**Assigned task**. Beginning with the line that holds "affect the undertaking.<ul>", retype the rest of the listing exactly, last line included.

**Input**.

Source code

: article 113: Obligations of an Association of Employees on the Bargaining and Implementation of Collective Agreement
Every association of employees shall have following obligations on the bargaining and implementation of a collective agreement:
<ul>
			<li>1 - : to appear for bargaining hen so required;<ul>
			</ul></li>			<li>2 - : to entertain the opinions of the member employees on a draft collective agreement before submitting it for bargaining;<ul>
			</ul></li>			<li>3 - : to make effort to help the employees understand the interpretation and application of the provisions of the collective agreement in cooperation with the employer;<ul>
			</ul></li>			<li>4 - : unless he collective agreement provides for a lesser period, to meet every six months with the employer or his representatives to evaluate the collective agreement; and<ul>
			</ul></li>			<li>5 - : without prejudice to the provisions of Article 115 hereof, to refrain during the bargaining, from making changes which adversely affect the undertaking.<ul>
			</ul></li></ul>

**Solution below**.
			</ul></li>			<li>5 - : without prejudice to the provisions of Article 115 hereof, to refrain during the bargaining, from making changes which adversely affect the undertaking.<ul>
			</ul></li></ul>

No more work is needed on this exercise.